> **AIM OF THE EXERCISE**:
Setting aside any pictures, reproduce the data exactly.

Data items:
________________________

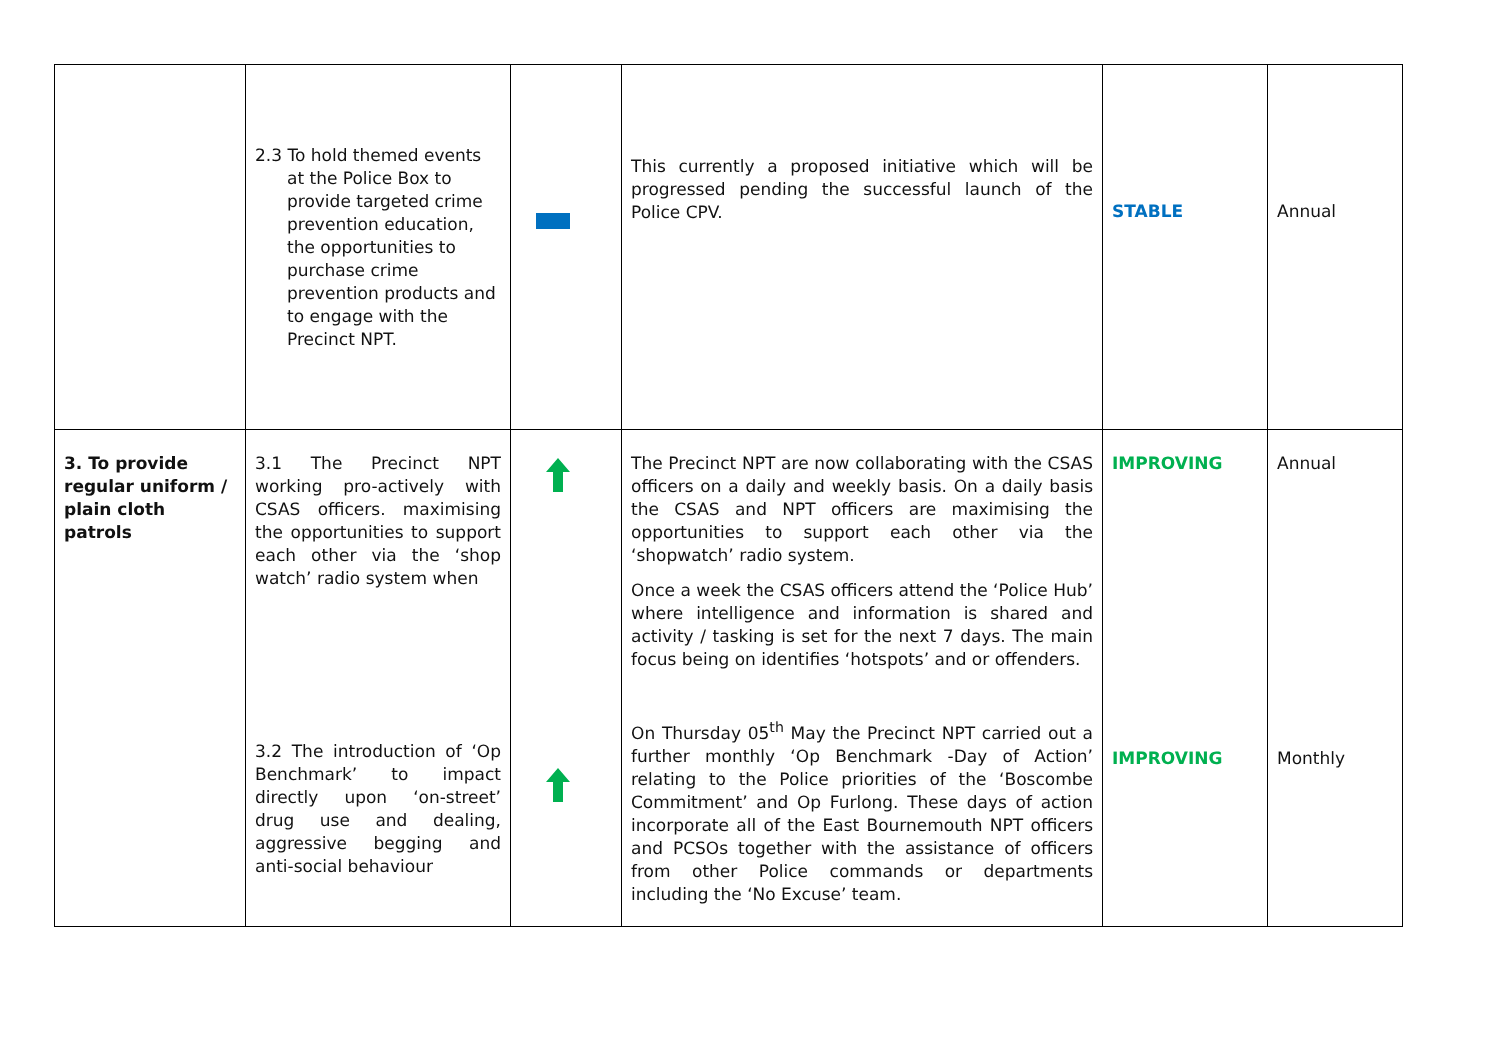| | 2.3 To hold themed events at the Police Box to provide targeted crime prevention education, the opportunities to purchase crime prevention products and to engage with the Precinct NPT. | | This currently a proposed initiative which will be progressed pending the successful launch of the Police CPV. | STABLE | Annual |
| 3. To provide regular uniform / plain cloth patrols | 3.1 The Precinct NPT working pro-actively with CSAS officers. maximising the opportunities to support each other via the ‘shop watch’ radio system when 3.2 The introduction of ‘Op Benchmark’ to impact directly upon ‘on-street’ drug use and dealing, aggressive begging and anti-social behaviour | | The Precinct NPT are now collaborating with the CSAS officers on a daily and weekly basis. On a daily basis the CSAS and NPT officers are maximising the opportunities to support each other via the ‘shopwatch’ radio system. Once a week the CSAS officers attend the ‘Police Hub’ where intelligence and information is shared and activity / tasking is set for the next 7 days. The main focus being on identifies ‘hotspots’ and or offenders. On Thursday 05<sup>th</sup> May the Precinct NPT carried out a further monthly ‘Op Benchmark -Day of Action’ relating to the Police priorities of the ‘Boscombe Commitment’ and Op Furlong. These days of action incorporate all of the East Bournemouth NPT officers and PCSOs together with the assistance of officers from other Police commands or departments including the ‘No Excuse’ team. | IMPROVING IMPROVING | Annual Monthly |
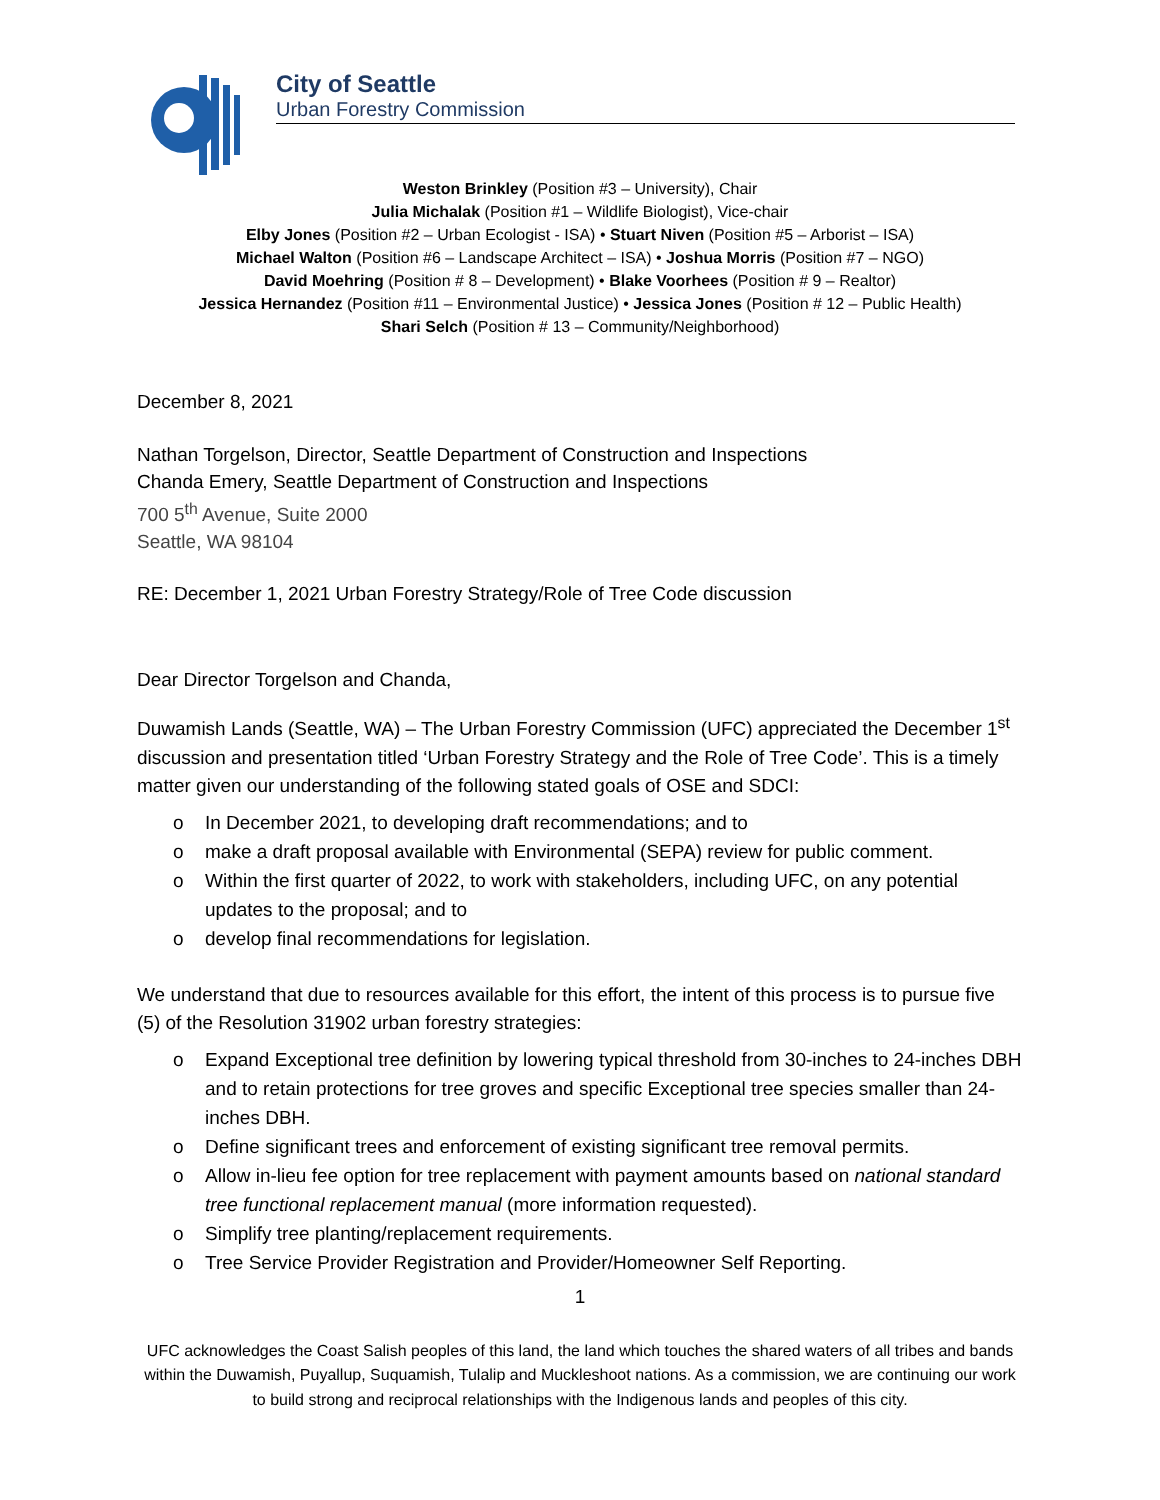City of Seattle
Urban Forestry Commission
Weston Brinkley (Position #3 – University), Chair
Julia Michalak (Position #1 – Wildlife Biologist), Vice-chair
Elby Jones (Position #2 – Urban Ecologist - ISA) • Stuart Niven (Position #5 – Arborist – ISA)
Michael Walton (Position #6 – Landscape Architect – ISA) • Joshua Morris (Position #7 – NGO)
David Moehring (Position # 8 – Development) • Blake Voorhees (Position # 9 – Realtor)
Jessica Hernandez (Position #11 – Environmental Justice) • Jessica Jones (Position # 12 – Public Health)
Shari Selch (Position # 13 – Community/Neighborhood)
December 8, 2021
Nathan Torgelson, Director, Seattle Department of Construction and Inspections
Chanda Emery, Seattle Department of Construction and Inspections
700 5<sup>th</sup> Avenue, Suite 2000
Seattle, WA 98104
RE: December 1, 2021 Urban Forestry Strategy/Role of Tree Code discussion
Dear Director Torgelson and Chanda,
Duwamish Lands (Seattle, WA) – The Urban Forestry Commission (UFC) appreciated the December 1<sup>st</sup> discussion and presentation titled ‘Urban Forestry Strategy and the Role of Tree Code’. This is a timely matter given our understanding of the following stated goals of OSE and SDCI:
o In December 2021, to developing draft recommendations; and to
o make a draft proposal available with Environmental (SEPA) review for public comment.
o Within the first quarter of 2022, to work with stakeholders, including UFC, on any potential updates to the proposal; and to
o develop final recommendations for legislation.
We understand that due to resources available for this effort, the intent of this process is to pursue five (5) of the Resolution 31902 urban forestry strategies:
o Expand Exceptional tree definition by lowering typical threshold from 30-inches to 24-inches DBH and to retain protections for tree groves and specific Exceptional tree species smaller than 24-inches DBH.
o Define significant trees and enforcement of existing significant tree removal permits.
o Allow in-lieu fee option for tree replacement with payment amounts based on national standard tree functional replacement manual (more information requested).
o Simplify tree planting/replacement requirements.
o Tree Service Provider Registration and Provider/Homeowner Self Reporting.
1
UFC acknowledges the Coast Salish peoples of this land, the land which touches the shared waters of all tribes and bands within the Duwamish, Puyallup, Suquamish, Tulalip and Muckleshoot nations. As a commission, we are continuing our work to build strong and reciprocal relationships with the Indigenous lands and peoples of this city.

________________________

> **SOLUTION FOR THIS TASK**:
| | 2.3 To hold themed events at the Police Box to provide targeted crime prevention education, the opportunities to purchase crime prevention products and to engage with the Precinct NPT. | | This currently a proposed initiative which will be progressed pending the successful launch of the Police CPV. | STABLE | Annual |
| 3. To provide regular uniform / plain cloth patrols | 3.1 The Precinct NPT working pro-actively with CSAS officers. maximising the opportunities to support each other via the ‘shop watch’ radio system when 3.2 The introduction of ‘Op Benchmark’ to impact directly upon ‘on-street’ drug use and dealing, aggressive begging and anti-social behaviour | | The Precinct NPT are now collaborating with the CSAS officers on a daily and weekly basis. On a daily basis the CSAS and NPT officers are maximising the opportunities to support each other via the ‘shopwatch’ radio system. Once a week the CSAS officers attend the ‘Police Hub’ where intelligence and information is shared and activity / tasking is set for the next 7 days. The main focus being on identifies ‘hotspots’ and or offenders. On Thursday 05<sup>th</sup> May the Precinct NPT carried out a further monthly ‘Op Benchmark -Day of Action’ relating to the Police priorities of the ‘Boscombe Commitment’ and Op Furlong. These days of action incorporate all of the East Bournemouth NPT officers and PCSOs together with the assistance of officers from other Police commands or departments including the ‘No Excuse’ team. | IMPROVING IMPROVING | Annual Monthly |
City of Seattle
Urban Forestry Commission
Weston Brinkley (Position #3 – University), Chair
Julia Michalak (Position #1 – Wildlife Biologist), Vice-chair
Elby Jones (Position #2 – Urban Ecologist - ISA) • Stuart Niven (Position #5 – Arborist – ISA)
Michael Walton (Position #6 – Landscape Architect – ISA) • Joshua Morris (Position #7 – NGO)
David Moehring (Position # 8 – Development) • Blake Voorhees (Position # 9 – Realtor)
Jessica Hernandez (Position #11 – Environmental Justice) • Jessica Jones (Position # 12 – Public Health)
Shari Selch (Position # 13 – Community/Neighborhood)
December 8, 2021
Nathan Torgelson, Director, Seattle Department of Construction and Inspections
Chanda Emery, Seattle Department of Construction and Inspections
700 5<sup>th</sup> Avenue, Suite 2000
Seattle, WA 98104
RE: December 1, 2021 Urban Forestry Strategy/Role of Tree Code discussion
Dear Director Torgelson and Chanda,
Duwamish Lands (Seattle, WA) – The Urban Forestry Commission (UFC) appreciated the December 1<sup>st</sup> discussion and presentation titled ‘Urban Forestry Strategy and the Role of Tree Code’. This is a timely matter given our understanding of the following stated goals of OSE and SDCI:
o In December 2021, to developing draft recommendations; and to
o make a draft proposal available with Environmental (SEPA) review for public comment.
o Within the first quarter of 2022, to work with stakeholders, including UFC, on any potential updates to the proposal; and to
o develop final recommendations for legislation.
We understand that due to resources available for this effort, the intent of this process is to pursue five (5) of the Resolution 31902 urban forestry strategies:
o Expand Exceptional tree definition by lowering typical threshold from 30-inches to 24-inches DBH and to retain protections for tree groves and specific Exceptional tree species smaller than 24-inches DBH.
o Define significant trees and enforcement of existing significant tree removal permits.
o Allow in-lieu fee option for tree replacement with payment amounts based on national standard tree functional replacement manual (more information requested).
o Simplify tree planting/replacement requirements.
o Tree Service Provider Registration and Provider/Homeowner Self Reporting.
1
UFC acknowledges the Coast Salish peoples of this land, the land which touches the shared waters of all tribes and bands within the Duwamish, Puyallup, Suquamish, Tulalip and Muckleshoot nations. As a commission, we are continuing our work to build strong and reciprocal relationships with the Indigenous lands and peoples of this city.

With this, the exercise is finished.